EXERCISE REQUIREMENTS =>
A word-for-word reproduction of the data below is needed, with no pictures in it.

START PROVIDED INFORMATION

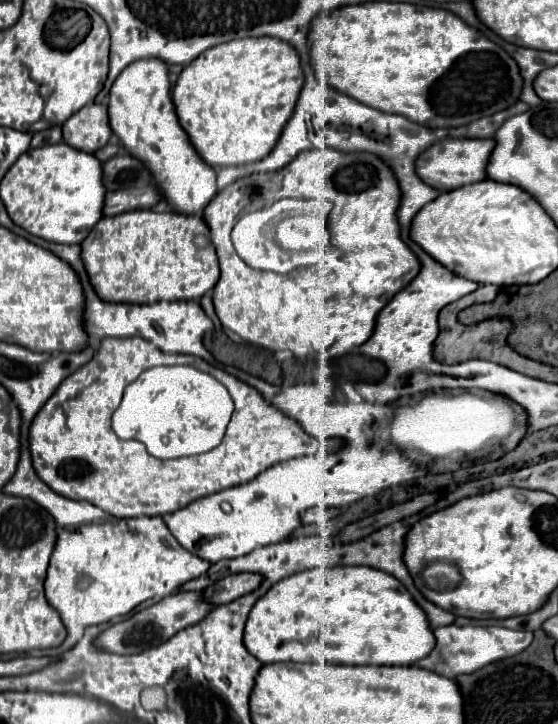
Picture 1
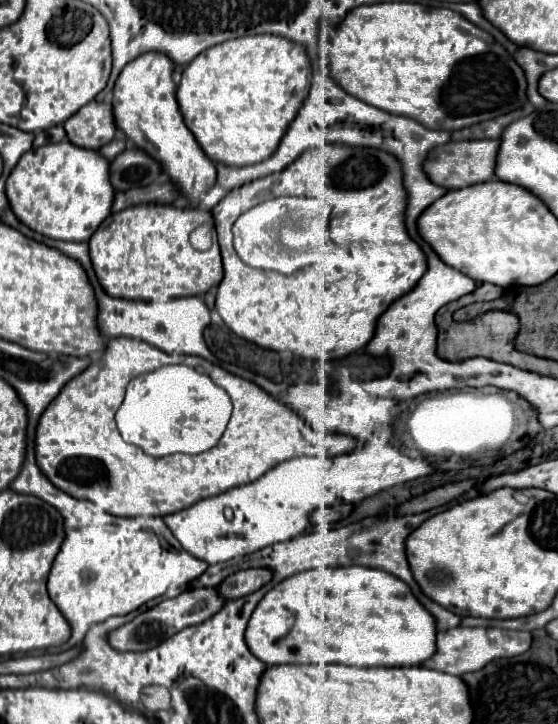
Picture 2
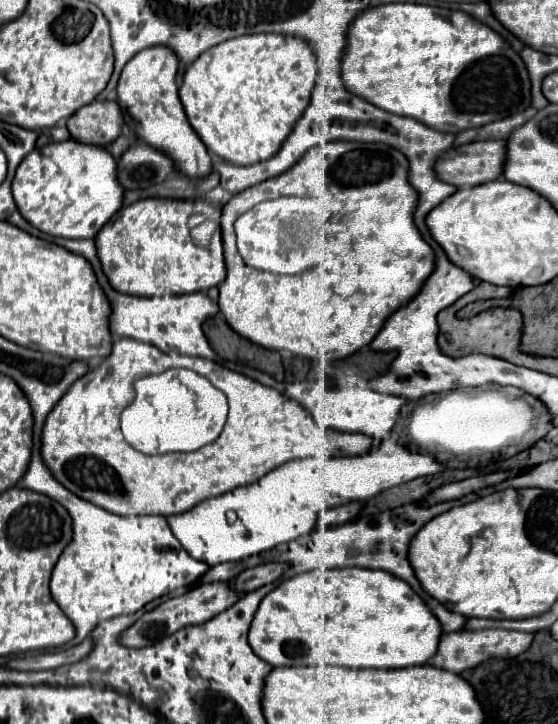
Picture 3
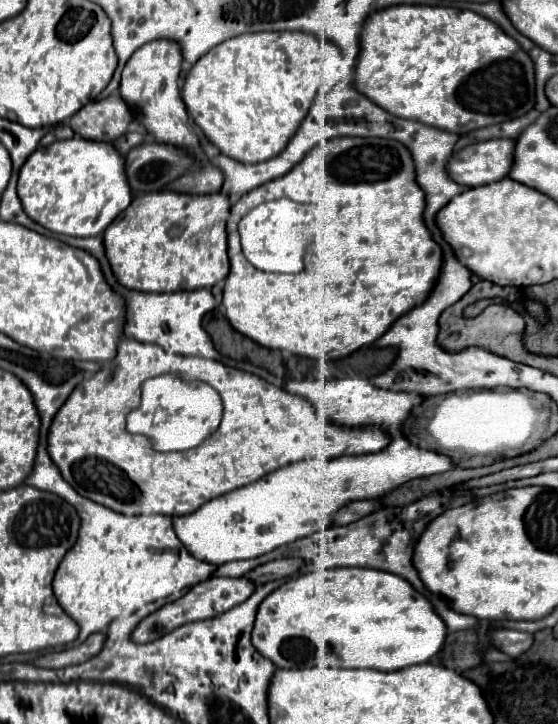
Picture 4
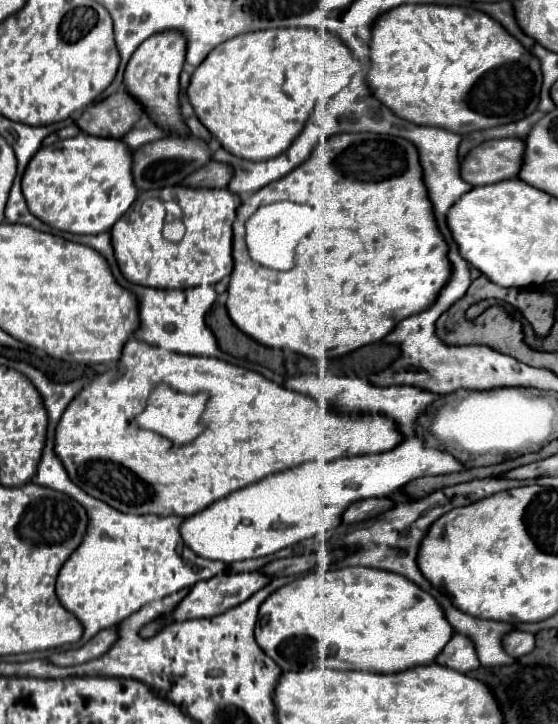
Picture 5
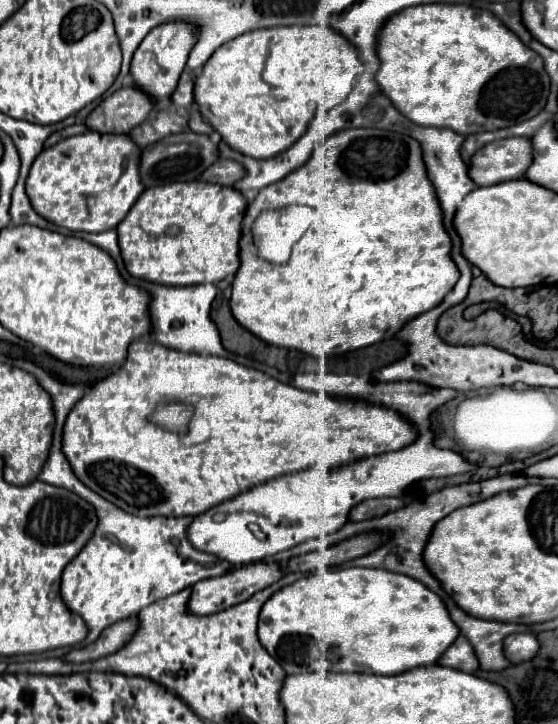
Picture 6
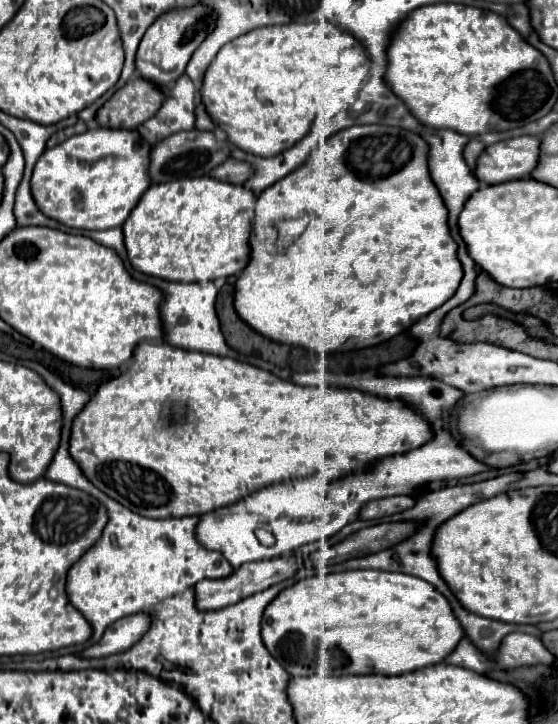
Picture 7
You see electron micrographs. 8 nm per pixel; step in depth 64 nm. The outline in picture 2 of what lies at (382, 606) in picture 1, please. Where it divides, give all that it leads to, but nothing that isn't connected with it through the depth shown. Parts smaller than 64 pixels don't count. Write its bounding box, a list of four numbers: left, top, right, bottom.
[246,566,436,666]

END PROVIDED INFORMATION

SOLUTION TO THE PROBLEM =>
Picture 1
Picture 2
Picture 3
Picture 4
Picture 5
Picture 6
Picture 7
You see electron micrographs. 8 nm per pixel; step in depth 64 nm. The outline in picture 2 of what lies at (382, 606) in picture 1, please. Where it divides, give all that it leads to, but nothing that isn't connected with it through the depth shown. Parts smaller than 64 pixels don't count. Write its bounding box, a list of four numbers: left, top, right, bottom.
[246,566,436,666]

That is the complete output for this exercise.